■ **EXERCISE DETAILS**:
Everything in the records except the pictures needs to be printed again exactly.

■ **SUPPLIED RECORDS**:
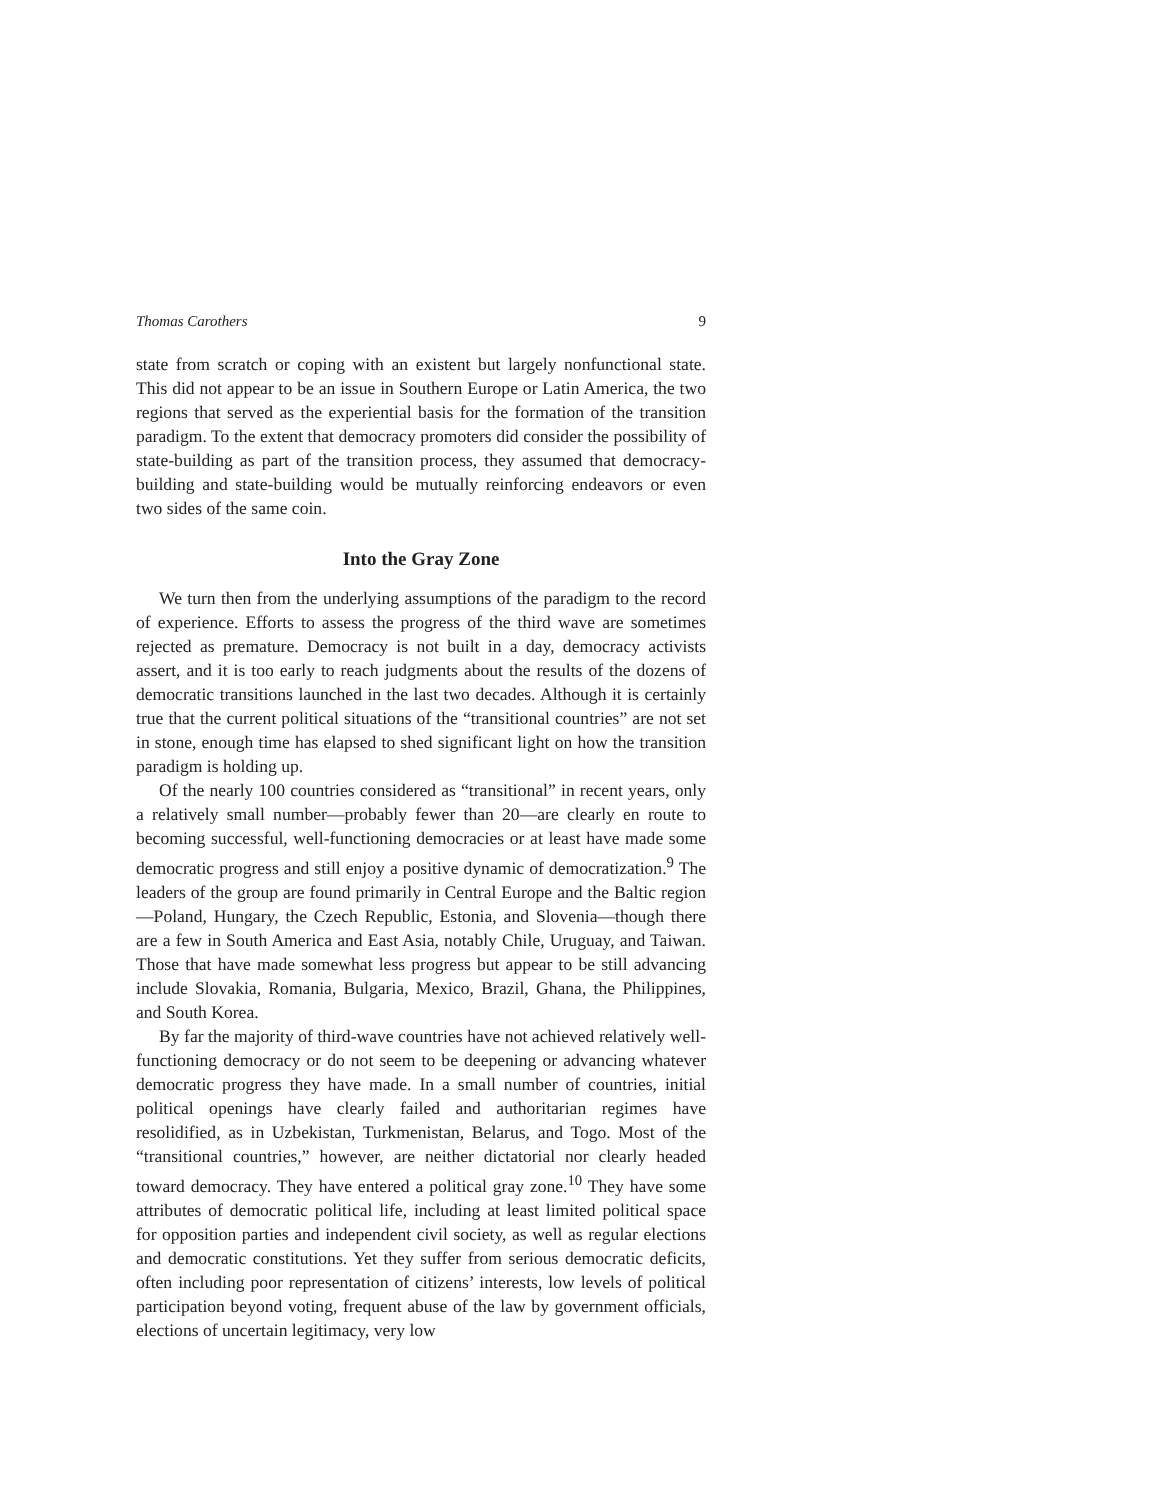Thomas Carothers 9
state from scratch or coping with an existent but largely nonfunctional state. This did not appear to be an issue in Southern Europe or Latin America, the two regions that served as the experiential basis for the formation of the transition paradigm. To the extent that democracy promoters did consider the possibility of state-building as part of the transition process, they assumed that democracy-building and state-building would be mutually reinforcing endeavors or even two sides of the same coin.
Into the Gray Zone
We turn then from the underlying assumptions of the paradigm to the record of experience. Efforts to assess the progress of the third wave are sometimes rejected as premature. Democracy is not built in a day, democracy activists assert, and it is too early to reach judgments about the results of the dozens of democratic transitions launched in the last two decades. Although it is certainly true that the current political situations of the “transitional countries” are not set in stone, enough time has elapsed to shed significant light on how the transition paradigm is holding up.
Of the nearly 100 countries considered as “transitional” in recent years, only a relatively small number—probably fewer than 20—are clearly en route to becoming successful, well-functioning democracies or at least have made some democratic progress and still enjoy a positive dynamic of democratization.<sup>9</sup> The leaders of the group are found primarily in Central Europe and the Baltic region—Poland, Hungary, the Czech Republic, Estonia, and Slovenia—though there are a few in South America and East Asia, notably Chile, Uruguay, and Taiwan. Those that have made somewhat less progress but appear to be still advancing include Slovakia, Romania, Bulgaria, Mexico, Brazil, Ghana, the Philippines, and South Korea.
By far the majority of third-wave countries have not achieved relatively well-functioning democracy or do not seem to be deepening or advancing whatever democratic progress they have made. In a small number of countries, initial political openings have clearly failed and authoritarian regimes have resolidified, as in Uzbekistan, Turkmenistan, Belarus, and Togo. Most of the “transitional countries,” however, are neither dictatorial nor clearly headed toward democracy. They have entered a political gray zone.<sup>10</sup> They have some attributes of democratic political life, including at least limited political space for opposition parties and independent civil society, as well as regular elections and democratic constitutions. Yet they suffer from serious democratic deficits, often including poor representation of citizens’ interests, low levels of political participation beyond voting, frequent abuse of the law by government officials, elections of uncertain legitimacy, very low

■ **RESPONSE AREA**:
Thomas Carothers 9
state from scratch or coping with an existent but largely nonfunctional state. This did not appear to be an issue in Southern Europe or Latin America, the two regions that served as the experiential basis for the formation of the transition paradigm. To the extent that democracy promoters did consider the possibility of state-building as part of the transition process, they assumed that democracy-building and state-building would be mutually reinforcing endeavors or even two sides of the same coin.
Into the Gray Zone
We turn then from the underlying assumptions of the paradigm to the record of experience. Efforts to assess the progress of the third wave are sometimes rejected as premature. Democracy is not built in a day, democracy activists assert, and it is too early to reach judgments about the results of the dozens of democratic transitions launched in the last two decades. Although it is certainly true that the current political situations of the “transitional countries” are not set in stone, enough time has elapsed to shed significant light on how the transition paradigm is holding up.
Of the nearly 100 countries considered as “transitional” in recent years, only a relatively small number—probably fewer than 20—are clearly en route to becoming successful, well-functioning democracies or at least have made some democratic progress and still enjoy a positive dynamic of democratization.<sup>9</sup> The leaders of the group are found primarily in Central Europe and the Baltic region—Poland, Hungary, the Czech Republic, Estonia, and Slovenia—though there are a few in South America and East Asia, notably Chile, Uruguay, and Taiwan. Those that have made somewhat less progress but appear to be still advancing include Slovakia, Romania, Bulgaria, Mexico, Brazil, Ghana, the Philippines, and South Korea.
By far the majority of third-wave countries have not achieved relatively well-functioning democracy or do not seem to be deepening or advancing whatever democratic progress they have made. In a small number of countries, initial political openings have clearly failed and authoritarian regimes have resolidified, as in Uzbekistan, Turkmenistan, Belarus, and Togo. Most of the “transitional countries,” however, are neither dictatorial nor clearly headed toward democracy. They have entered a political gray zone.<sup>10</sup> They have some attributes of democratic political life, including at least limited political space for opposition parties and independent civil society, as well as regular elections and democratic constitutions. Yet they suffer from serious democratic deficits, often including poor representation of citizens’ interests, low levels of political participation beyond voting, frequent abuse of the law by government officials, elections of uncertain legitimacy, very low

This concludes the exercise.